— STATED GOAL —
Copy the lines word for word, starting with the very first line and continuing up to and including the line that contains "genus: Rhinanthus".

— TASK DATA —

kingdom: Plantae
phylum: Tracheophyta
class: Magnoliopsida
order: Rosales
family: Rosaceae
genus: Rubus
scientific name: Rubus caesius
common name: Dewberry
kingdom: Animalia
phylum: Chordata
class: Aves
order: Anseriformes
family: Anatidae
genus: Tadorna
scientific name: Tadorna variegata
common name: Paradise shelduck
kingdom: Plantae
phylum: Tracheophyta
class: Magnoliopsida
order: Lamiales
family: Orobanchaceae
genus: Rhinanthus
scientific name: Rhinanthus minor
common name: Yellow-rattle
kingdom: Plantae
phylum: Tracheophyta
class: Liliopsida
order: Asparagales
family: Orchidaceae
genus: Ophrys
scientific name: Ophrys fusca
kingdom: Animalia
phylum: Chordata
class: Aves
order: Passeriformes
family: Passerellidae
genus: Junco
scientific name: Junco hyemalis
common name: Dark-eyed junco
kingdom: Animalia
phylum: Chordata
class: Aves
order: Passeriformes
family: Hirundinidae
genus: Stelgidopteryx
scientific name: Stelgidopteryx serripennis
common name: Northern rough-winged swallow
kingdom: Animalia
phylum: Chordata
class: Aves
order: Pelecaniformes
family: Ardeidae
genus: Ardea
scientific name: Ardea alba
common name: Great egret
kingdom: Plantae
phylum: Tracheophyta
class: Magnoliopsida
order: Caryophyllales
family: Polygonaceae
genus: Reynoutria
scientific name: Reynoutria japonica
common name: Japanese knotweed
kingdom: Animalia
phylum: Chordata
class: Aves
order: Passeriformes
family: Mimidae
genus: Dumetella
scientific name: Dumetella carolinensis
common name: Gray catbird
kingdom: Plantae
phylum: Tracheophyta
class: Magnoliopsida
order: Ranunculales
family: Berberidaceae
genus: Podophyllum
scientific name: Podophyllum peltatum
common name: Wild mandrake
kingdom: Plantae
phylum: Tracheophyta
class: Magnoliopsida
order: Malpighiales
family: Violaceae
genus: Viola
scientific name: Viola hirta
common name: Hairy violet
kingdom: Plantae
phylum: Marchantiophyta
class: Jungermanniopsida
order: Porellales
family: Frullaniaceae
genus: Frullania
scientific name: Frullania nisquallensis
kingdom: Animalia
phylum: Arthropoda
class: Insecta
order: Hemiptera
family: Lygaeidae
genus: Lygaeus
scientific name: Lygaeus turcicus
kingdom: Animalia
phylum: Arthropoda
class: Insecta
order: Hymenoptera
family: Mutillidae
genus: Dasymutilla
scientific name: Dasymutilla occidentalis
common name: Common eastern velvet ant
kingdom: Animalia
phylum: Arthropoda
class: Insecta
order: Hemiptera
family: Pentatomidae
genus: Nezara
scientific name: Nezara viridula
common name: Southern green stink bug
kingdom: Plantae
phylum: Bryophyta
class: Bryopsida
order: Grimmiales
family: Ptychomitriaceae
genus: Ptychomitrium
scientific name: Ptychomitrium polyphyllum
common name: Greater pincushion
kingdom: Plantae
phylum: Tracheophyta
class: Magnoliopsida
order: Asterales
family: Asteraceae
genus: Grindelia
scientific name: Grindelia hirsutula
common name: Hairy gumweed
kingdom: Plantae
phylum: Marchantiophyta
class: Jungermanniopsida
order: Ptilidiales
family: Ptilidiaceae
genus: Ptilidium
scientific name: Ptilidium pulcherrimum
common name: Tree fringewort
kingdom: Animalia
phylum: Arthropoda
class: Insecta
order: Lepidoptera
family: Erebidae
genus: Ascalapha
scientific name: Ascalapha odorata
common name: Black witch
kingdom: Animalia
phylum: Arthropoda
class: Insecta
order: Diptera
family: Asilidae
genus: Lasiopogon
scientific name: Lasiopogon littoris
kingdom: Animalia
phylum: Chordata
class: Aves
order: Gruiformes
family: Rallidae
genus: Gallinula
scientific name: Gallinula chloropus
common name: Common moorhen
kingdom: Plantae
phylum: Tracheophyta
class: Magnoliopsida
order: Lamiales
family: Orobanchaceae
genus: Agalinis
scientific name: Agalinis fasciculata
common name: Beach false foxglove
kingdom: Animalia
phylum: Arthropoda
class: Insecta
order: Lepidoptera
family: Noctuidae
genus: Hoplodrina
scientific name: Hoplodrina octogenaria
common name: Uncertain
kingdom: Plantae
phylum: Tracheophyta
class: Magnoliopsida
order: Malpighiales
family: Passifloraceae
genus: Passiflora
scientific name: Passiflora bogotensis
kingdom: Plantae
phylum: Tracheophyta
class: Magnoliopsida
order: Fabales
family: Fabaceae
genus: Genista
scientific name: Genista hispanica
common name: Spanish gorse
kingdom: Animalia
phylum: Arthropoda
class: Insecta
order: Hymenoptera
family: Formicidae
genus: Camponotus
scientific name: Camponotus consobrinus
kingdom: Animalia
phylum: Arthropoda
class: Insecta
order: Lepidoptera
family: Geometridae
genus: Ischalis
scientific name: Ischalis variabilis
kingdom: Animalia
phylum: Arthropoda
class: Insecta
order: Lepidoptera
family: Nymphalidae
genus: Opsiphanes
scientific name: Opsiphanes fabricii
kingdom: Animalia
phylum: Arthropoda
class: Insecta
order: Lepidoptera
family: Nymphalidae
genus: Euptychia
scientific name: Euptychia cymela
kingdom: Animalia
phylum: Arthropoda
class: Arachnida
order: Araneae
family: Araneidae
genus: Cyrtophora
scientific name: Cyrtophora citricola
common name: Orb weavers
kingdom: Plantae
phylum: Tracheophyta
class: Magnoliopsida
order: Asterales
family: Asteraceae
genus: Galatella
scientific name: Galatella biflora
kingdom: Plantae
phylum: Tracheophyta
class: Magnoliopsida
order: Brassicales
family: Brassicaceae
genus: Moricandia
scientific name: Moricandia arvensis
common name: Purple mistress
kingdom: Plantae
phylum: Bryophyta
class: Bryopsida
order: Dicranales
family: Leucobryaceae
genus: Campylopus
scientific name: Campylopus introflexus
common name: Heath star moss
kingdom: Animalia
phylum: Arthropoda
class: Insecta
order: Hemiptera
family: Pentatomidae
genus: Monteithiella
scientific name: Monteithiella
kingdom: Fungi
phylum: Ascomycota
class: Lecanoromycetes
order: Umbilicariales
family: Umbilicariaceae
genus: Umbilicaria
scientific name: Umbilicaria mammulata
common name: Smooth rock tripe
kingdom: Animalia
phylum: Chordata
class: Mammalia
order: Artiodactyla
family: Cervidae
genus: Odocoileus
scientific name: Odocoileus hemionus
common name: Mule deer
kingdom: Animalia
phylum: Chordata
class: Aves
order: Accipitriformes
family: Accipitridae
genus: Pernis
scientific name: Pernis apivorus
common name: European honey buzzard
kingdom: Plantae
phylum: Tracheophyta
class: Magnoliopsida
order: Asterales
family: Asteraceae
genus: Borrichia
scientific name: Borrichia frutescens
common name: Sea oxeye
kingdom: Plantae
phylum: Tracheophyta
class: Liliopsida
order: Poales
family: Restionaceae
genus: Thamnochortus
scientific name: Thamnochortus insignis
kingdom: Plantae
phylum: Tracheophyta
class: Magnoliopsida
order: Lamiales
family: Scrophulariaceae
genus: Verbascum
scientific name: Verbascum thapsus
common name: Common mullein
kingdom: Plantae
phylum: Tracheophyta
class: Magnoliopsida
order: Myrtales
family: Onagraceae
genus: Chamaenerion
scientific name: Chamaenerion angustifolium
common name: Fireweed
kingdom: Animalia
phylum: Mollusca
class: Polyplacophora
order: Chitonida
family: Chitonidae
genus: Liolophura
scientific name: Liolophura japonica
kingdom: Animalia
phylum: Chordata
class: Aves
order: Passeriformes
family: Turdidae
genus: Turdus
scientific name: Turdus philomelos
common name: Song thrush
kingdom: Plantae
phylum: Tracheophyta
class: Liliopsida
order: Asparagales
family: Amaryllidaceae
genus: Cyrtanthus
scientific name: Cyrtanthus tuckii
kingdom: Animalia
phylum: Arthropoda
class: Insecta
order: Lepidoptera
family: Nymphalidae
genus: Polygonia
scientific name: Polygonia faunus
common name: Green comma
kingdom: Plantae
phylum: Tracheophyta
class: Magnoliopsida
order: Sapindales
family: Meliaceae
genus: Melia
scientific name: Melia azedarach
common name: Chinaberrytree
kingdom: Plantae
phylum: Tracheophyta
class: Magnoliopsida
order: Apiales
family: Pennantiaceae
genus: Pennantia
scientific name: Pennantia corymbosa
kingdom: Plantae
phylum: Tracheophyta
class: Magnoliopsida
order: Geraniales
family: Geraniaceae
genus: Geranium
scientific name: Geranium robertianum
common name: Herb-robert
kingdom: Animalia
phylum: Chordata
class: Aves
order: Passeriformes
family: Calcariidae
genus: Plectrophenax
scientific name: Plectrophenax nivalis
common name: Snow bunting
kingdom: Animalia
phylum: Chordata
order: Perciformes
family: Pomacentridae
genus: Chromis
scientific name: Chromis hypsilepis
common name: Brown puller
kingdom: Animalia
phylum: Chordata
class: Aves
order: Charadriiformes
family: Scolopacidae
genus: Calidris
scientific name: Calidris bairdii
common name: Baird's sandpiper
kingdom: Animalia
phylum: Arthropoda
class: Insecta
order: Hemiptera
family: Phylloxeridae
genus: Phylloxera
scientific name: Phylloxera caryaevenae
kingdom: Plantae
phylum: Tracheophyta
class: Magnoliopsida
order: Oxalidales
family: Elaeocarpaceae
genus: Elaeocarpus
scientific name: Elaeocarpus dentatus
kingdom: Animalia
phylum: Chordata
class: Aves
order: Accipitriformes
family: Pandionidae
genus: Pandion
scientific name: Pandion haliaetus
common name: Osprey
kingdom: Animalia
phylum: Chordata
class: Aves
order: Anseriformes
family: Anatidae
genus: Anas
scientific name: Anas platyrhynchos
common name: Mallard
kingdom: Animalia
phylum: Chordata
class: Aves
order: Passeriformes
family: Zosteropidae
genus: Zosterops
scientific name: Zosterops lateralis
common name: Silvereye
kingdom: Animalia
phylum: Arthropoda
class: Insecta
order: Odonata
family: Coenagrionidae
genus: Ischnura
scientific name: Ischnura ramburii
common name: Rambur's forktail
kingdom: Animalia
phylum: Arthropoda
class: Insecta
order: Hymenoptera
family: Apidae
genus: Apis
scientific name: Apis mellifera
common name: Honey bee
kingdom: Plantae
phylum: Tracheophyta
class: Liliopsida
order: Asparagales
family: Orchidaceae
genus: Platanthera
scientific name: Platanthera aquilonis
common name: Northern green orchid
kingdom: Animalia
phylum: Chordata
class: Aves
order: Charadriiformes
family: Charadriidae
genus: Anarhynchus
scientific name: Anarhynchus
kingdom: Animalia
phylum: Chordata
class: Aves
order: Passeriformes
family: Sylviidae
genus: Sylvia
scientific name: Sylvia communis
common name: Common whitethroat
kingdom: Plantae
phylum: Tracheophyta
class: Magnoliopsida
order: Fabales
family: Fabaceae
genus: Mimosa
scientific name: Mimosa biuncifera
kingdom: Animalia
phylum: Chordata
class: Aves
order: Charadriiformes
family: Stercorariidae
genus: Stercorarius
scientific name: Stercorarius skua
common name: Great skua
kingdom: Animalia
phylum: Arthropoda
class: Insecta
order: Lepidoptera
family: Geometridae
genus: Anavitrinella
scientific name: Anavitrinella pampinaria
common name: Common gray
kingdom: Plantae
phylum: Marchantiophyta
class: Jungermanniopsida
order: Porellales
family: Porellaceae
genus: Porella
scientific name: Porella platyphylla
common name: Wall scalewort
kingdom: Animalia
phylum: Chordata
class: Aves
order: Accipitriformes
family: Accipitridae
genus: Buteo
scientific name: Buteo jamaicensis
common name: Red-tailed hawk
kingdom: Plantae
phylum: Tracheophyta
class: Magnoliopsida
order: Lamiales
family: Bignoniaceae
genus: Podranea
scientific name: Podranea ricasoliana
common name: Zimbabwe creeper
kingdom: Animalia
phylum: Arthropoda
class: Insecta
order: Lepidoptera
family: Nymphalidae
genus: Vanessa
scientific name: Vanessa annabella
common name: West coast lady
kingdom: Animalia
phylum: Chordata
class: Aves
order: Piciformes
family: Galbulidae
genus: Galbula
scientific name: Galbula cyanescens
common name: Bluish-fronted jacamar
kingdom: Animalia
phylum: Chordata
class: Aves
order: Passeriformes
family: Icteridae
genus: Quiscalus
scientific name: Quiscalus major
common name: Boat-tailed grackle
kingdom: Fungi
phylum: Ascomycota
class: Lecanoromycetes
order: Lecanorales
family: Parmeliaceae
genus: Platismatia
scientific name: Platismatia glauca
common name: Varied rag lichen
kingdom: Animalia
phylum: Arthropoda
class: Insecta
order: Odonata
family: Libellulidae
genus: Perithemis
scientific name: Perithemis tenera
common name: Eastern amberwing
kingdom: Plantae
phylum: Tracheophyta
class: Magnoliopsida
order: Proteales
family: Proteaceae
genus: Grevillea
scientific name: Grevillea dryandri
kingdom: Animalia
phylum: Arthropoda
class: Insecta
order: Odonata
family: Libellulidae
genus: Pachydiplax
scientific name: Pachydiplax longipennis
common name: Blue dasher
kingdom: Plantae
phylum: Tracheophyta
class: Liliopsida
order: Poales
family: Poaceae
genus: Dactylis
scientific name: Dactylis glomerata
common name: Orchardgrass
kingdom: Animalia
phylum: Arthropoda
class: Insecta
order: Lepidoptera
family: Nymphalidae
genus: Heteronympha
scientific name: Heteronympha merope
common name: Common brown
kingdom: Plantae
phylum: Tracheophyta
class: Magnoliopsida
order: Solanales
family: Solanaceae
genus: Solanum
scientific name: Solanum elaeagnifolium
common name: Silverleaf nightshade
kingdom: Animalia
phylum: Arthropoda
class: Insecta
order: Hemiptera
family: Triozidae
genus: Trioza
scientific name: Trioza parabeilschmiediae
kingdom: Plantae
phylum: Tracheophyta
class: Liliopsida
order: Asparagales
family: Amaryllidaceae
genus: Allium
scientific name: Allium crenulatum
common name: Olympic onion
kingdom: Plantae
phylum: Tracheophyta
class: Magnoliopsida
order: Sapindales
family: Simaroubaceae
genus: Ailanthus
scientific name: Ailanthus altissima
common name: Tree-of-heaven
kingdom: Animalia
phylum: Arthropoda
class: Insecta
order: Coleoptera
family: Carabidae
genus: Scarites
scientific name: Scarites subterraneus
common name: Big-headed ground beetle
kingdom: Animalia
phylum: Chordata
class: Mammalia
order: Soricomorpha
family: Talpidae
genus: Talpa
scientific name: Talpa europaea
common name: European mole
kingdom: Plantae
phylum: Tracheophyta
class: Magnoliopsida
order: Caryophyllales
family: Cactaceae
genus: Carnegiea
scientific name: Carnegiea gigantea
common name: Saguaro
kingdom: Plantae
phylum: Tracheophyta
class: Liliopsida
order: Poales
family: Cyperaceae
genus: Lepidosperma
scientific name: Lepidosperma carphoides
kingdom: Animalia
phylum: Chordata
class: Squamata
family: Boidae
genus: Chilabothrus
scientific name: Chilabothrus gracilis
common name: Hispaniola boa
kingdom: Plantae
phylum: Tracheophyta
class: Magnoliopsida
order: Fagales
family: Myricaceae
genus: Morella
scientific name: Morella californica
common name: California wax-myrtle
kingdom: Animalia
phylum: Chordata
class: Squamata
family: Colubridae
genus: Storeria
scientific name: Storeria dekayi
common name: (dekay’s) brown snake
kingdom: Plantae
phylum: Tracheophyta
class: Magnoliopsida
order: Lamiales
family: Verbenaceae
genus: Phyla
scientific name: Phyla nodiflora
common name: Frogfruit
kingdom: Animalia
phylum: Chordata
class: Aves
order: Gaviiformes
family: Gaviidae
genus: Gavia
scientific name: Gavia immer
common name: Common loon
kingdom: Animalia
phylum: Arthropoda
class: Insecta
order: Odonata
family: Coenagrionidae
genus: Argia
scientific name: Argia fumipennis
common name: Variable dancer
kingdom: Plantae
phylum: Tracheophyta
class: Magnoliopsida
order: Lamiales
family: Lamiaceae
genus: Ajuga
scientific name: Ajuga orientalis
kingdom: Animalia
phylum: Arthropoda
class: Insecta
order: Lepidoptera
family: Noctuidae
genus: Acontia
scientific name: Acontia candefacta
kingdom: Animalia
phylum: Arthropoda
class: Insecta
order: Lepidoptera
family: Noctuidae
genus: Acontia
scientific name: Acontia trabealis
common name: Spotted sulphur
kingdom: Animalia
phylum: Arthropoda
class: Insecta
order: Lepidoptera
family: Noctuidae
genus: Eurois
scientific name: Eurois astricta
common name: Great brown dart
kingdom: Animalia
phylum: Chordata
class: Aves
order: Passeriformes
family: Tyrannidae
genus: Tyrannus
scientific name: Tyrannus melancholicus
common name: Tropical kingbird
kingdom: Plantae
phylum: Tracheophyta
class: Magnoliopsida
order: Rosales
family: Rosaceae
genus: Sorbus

— CORRECT RESPONSE —
kingdom: Plantae
phylum: Tracheophyta
class: Magnoliopsida
order: Rosales
family: Rosaceae
genus: Rubus
scientific name: Rubus caesius
common name: Dewberry
kingdom: Animalia
phylum: Chordata
class: Aves
order: Anseriformes
family: Anatidae
genus: Tadorna
scientific name: Tadorna variegata
common name: Paradise shelduck
kingdom: Plantae
phylum: Tracheophyta
class: Magnoliopsida
order: Lamiales
family: Orobanchaceae
genus: Rhinanthus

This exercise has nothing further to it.